MoIT Dissemination Workshop on Export Bans and Minimum Farm Gate Prices

Traders selling maize in Karonga district, Malawi. Source: VOA / T. Kumwenda

Traders selling maize in Karonga district, Malawi. Source: VOA / T. Kumwenda

How can Malawi’s trade and export policies on agricultural products best support dual goals of food security and growth in the agriculture sector? Exploring this important topic, IFPRI presented research results at a “Dissemination Workshop on Export Bans and Minimum Farm Gate Prices Study” organized by the Ministry of Industry and Trade (MoIT), at the Capital Hotel on August 24, 2016. The research project was funded by the ASWAP-SP Multi-Donor Trust Fund.

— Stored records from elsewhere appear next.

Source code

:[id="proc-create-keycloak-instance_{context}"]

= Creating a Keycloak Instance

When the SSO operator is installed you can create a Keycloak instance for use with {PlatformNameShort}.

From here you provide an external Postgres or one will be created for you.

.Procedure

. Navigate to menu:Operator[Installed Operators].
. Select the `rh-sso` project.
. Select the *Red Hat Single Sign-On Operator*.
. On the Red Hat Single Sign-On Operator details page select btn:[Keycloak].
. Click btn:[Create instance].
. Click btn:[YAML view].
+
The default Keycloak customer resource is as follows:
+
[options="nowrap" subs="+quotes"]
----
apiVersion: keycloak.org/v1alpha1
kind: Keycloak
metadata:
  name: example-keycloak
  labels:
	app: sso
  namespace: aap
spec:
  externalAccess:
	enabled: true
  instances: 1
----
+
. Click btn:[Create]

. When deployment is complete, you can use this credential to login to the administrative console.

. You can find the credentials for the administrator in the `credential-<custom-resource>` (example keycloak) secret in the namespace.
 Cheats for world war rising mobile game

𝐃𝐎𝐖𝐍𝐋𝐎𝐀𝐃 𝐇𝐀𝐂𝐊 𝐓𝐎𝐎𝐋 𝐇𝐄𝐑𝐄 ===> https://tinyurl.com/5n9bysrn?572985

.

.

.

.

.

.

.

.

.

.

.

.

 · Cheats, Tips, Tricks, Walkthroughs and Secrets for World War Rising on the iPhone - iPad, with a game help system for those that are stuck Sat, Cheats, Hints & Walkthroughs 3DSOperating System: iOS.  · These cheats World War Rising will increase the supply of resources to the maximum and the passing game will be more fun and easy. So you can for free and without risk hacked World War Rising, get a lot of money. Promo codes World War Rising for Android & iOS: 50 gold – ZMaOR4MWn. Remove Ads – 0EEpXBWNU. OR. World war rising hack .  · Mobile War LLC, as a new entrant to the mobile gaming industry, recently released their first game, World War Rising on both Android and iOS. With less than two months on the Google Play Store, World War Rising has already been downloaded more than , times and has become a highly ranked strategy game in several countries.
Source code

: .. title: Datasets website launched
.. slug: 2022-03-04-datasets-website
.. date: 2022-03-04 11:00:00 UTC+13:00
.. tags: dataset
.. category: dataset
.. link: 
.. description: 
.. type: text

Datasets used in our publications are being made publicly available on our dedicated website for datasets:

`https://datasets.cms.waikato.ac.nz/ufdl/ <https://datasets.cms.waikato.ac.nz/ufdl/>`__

The workshop was opened by Mrs. Christina Chatima, Director of Trade, MoIT and Alex Namaona, Director of Agricultural Planning Services, Ministry of Agriculture, Irrigation and Water Development (MoAIWD), and involved participants from government, donor organizations and private sector. IFPRI researchers then presented a summary of the results of the project, followed by a discussion concerning its policy implications. The project documents (listed below) can be read and downloaded on our website. The main topic of the workshop was the impact of trade restrictions and other market interventions on agricultural exports from Malawi, with a special focus on maize and soya. The presentations covered analyses of the trading environment, crop allocation decisions of smallholder farmers under risk, the disincentives facing large-scale producers, and modeling the impact of trade restrictions on the economy. Current interventions, such as export restrictions, the minimum farm gate price of maize, and the Farm Input Subsidy Program (FISP) were considered, as well as potential alternative, less distortionary interventions.

The main findings and policy recommendations of the workshop were:

  • Export bans are usually ineffective (non-binding) as domestic market prices typically exceed the export parity price.
  • The farm gate price for maize set by MoAIWD is usually set very high, only has a limited effect on observed prices, and is not enforceable in marketing negotiations.
  • Large-scale farmers generally showed interest in producing commercial maize either for export or sale to the government. However, numerous discretionary interventions in export and domestic markets have turned them into ‘subsistence producers’, who only produce maize for seed or provisioning their own workers. Clear and enforceable contracts are needed for commercial maize production to be re-established.
  • As long as farmers are continuing to produce maize for their subsistence, a farm model showed that there is no large income effect to reduce rural poverty possible.
  • To promote transparency and reduce the volatility of prices, government should convene a formal platform for open communication on maize production, prices and trading. Furthermore, to ensure a more stable market, especially for exports, it should refrain from ad hoc interventions in trade. Finally, it should follow through on its commitments on prices, procurement & trade, and engage in predictable, rules-based market operations

During the discussion, the government explained that there is already an intervention planned, to motivate large-scale farmers to produce maize for the domestic market, which can prevent Malawi from being a net maize producer. Additionally, representatives of MoIT explained that the revision of the Control of Goods Act, which is currently underway and is expected to be finalized in early 2017, will support Malawi`s export activities through improved transparency of government actions.